Sandra Bullock: Była to na pewno inna rola (śmiech)… Ale nie oszukujmy się, wielu ludzi na co dzień wykonuje o wiele trudniejsze, bardziej skomplikowane rzeczy niż my, aktorzy. Nasza praca jest całkiem przyjemna. Z drugiej strony w tym zadaniu było coś frustrującego, izolującego, sprzecznego z tym, czym jest aktorstwo. Budując rolę komunikujemy się z innymi, tworzymy wyobrażone światy, pełne różnych przedmiotów. Tu nie było ani innych ludzi, ani innych przedmiotów. O to chyba jednak chodziło… "Grawitacja"to przecież opowieść o byciu zagubionym, bez kontaktu ze światem.

Przez większość czasu byłaś na planie sama - tylko z Alfonso Cuarónem. W dodatku ten plan nie przypominał w niczym tego, co widzimy na ekranie. Wypełniały go kable, komputery, nie widok Ziemi. Czy stosowałaś jakieś sztuczki, żeby się w tym wszystkim odnaleźć? Przetrwać?

Stając na planie, rola jest już gdzieś w tobie, wiesz, jak się masz zachować, co zrobić, ale owszem, w pewnym sensie bardzo pomagała mi muzyka. Nie uważam, żeby to była jakaś sztuczka, raczej narzędzie, z którego staram się jak najczęściej korzystać i które sprawdza się w moim przypadku. Melodie i dźwięki pozwalają lepiej pamiętać. Muzyka ma też moc budzenia uczuć w bardzo krótkim czasie. Dźwięk działa na nas tak, jak zapach. Otwiera coś, przypomina. To mi pomagało, szczególnie w chwilach, gdy wydawało mi się, że nie mam żadnego punktu zaczepienia.

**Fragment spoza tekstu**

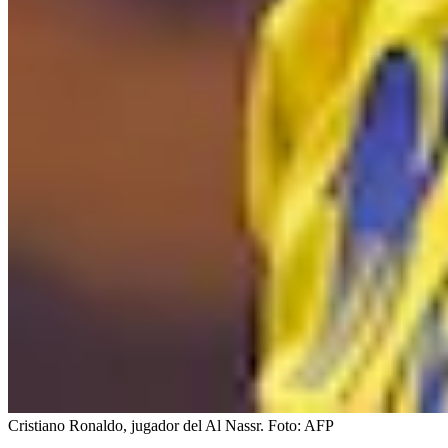
Cristiano Ronaldo, jugador del Al Nassr.
Foto:
AFP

Nie mogę nie zapytać o pracę z George'em Clooneyem

(Śmiech) Rozumiem, nie mam ci tego za złe. Udzielę ci jednak bardzo nudnej odpowiedzi: George jest wspaniałym profesjonalistą, człowiekiem wielu umiejętności i talentów. Na co dzień robi tak dużo - jest aktorem, reżyserem, producentem i scenarzystą… Lepszego partnera nie można sobie wymarzyć. Na planie całkowicie oddaje się pracy. Wspiera cię, pomaga, rezygnuje też ze scen z własnym udziałem, jeżeli dzięki temu zyska film. Niewielu decyduje się na coś takiego. Cudownie jest go mieć obok siebie.

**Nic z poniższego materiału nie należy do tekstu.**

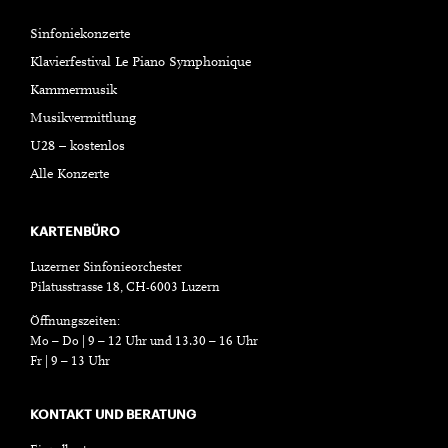
Sinfoniekonzerte
Klavierfestival Le Piano Symphonique
Kammermusik
Musikvermittlung
U28 – kostenlos
Alle Konzerte
KARTENBÜRO
Luzerner Sinfonieorchester
Pilatusstrasse 18, CH-6003 Luzern
Öffnungszeiten:
Mo – Do | 9 – 12 Uhr und 13.30 – 16 Uhr
Fr | 9 – 13 Uhr
KONTAKT UND BERATUNG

Czy pracując jest w pełni skoncentrowany czy to Clooney, którego znamy z wystąpień na czerwonych dywanach, przed kamerami, z tysiącem żartów, uśmiechem?

Jest bardzo skoncentrowany… chyba że możemy pozwolić sobie na chwilę relaksu. Jednak taki plan, jak "Grawitacja" nie daje za wiele przestrzeni na żarty i wygłupy. Niemniej energia George'a, jego zapał dla projektu, oddanie temu, co robi, wspieranie całej ekipy - udzielają się wszystkim. Gdy zakończyliśmy zdjęcia z jego udziałem, bardzo, ale to bardzo za nim tęskniliśmy!

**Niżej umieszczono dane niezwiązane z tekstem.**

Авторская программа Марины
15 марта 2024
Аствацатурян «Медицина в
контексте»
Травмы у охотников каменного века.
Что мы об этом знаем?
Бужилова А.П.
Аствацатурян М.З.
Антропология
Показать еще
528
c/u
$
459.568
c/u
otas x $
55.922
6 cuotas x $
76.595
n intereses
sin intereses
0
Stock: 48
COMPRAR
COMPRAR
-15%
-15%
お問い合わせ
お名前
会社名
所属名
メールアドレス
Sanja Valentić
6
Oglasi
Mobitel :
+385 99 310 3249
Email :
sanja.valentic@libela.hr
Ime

Stone to bardzo wyrazista postać. Pod pewnymi względami przypomina Ripley z "Obcego"

Tych podobieństw nie ma aż tak wielu. Sądzę, że takie porównania biorą się z tego, że na ekranie rzadko pojawiają się tak silne, wspaniałe bohaterki. Niemniej, Ripley i Stone mają inne misje do wykonania, dzielą je życiowe doświadczenia. Łączy je tylko kosmos.

Stone musi pokonać swoje lęki. Czy i Ty musiałaś w sobie coś przełamać w czasie realizacji "Grawitacji"?

Musiałam przede wszystkim pokonać swoje obawy, frustracje, brak poczucia bezpieczeństwa, depresję, gniew. W normalnym życiu otacza nas wiele różnych przedmiotów, ludzi, wydarzeń i one pozwalają przełamywać tego typu reakcje. Na planie "Grawitacji" byłam tego pozbawiona. Owszem, wspierał mnie Alfonso, ale był tylko głosem. W tej przestrzeni wszystkie wewnętrzne demony, z którymi zmaga się każdy z nas, stawały się bardzo głośne. Początkowo desperacko z tym walczyłam. Z czasem zdałam sobie sprawę, że mogę to wykorzystać, uczynić z tego część procesu. Emocje, które targają Ryan Stone są tysiąc razy silniejsze. Ja mogę poradzić sobie ze swoimi małymi frustracjami.